Cosmetic Lines

A cosmetic line is always one pixel wide and is drawn using a solid color brush. It is rendered according to the Grid Intersection Quantization (GIQ) diamond convention, which determines which pixels should be turned on to render the cosmetic line.

The following figure shows a line superimposed on a rectangular grid, in which the pixels are located at the grid intersection points. To determine which pixels should be illuminated, imagine a diamond, centered on the line, and sliding along it. The diamond's width and height are exactly equal to the distance between adjacent pixel centers. As the diamond moves along the line, any pixel whose center is completely covered by the diamond is turned on. If a line passes through a point halfway between two adjacent pixels, the pixel to be turned on depends on the slope of the line and how the adjacent pixels are oriented: horizontally (side by side), or vertically (one above the other).

The following table summarizes these cases.

Slope of line (absolute value) Adjacent pixels are oriented Result

Slope < 1

or
Slope > 1

Horizontally

Light the pixel at diamond's left vertex.

Slope < 1

or
Slope > 1

Vertically

Light the pixel at diamond's top vertex.

Slope = 1

Horizontally

Light the pixel at diamond's top vertex.

Slope = 1

Vertically

Light the pixel at diamond's right vertex.

The diamond convention lights one pixel in each column for lines with slopes between -1 and 1, and one pixel in each row for lines with slope greater than 1 in absolute value. This way, a cosmetic line is rendered with no gaps.

Start and end pixels of a cosmetic line are also determined by the diamond convention. A cosmetic line is first-pixel-inclusive and last-pixel-exclusive; that is, if the line starts inside the diamond for a pixel, that pixel is illuminated.
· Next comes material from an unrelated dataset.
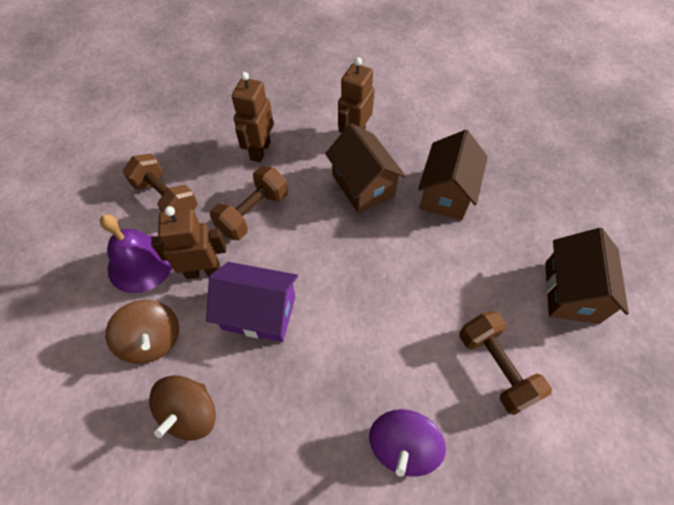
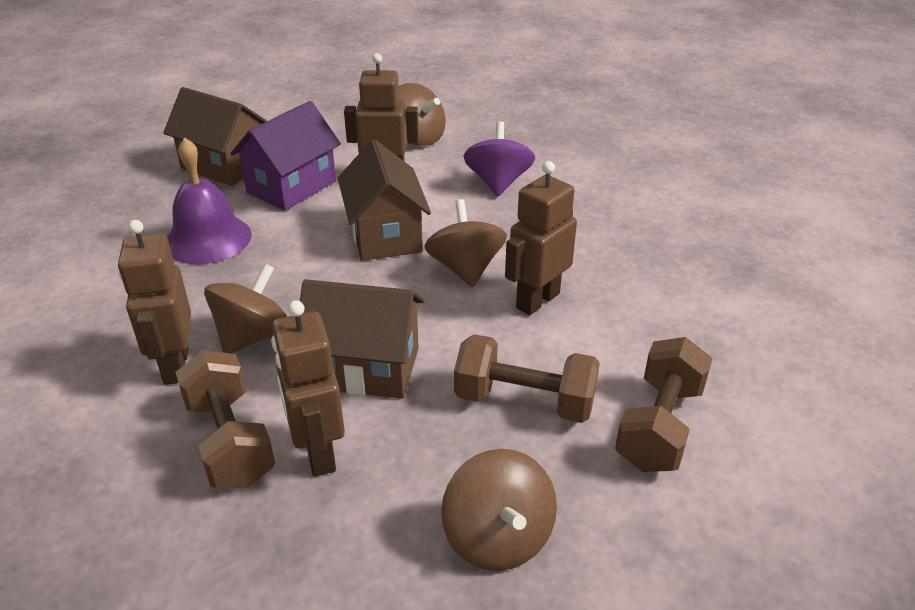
brown robot: [151,206,226,279] [232,72,274,162] [338,57,375,133] = 3 -> [118,220,191,385] [271,300,345,477] [344,53,419,161] [505,161,577,315] = 4
brown spinning top: [105,300,179,364] [149,375,216,441] = 2 -> [204,264,287,354] [398,83,446,146] [425,199,507,287] [441,449,557,571] = 4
Similarly, if the line ends inside the diamond for a pixel, that pixel is not illuminated.

The following graph illustrates the diamond convention for a cosmetic line.

Diagram illustrating the GIQ diamond convention for rendering cosmetic lines.

For rendering cosmetic lines, the DrvStrokePath function follows the GIQ diamond convention. The DrvLineTo function is an optional entry point that a driver can supply as an optimization for application calls to the Microsoft Win32 LineTo function. DrvLineTo is simpler than DrvStrokePath because it supports only integer end-points and solid cosmetic lines.

For raster devices that support the R2_NOT mix mode, a binary raster operation that changes the destination color to its inverse, the driver must use exact rendering. Rendering should also be exact for devices that require rendering by both GDI and the driver. This includes devices for which GDI draws on some bitmaps and the driver draws on other surfaces (unless the pixels are too small to make any visible difference). This also includes devices that request GDI to handle complex clipping.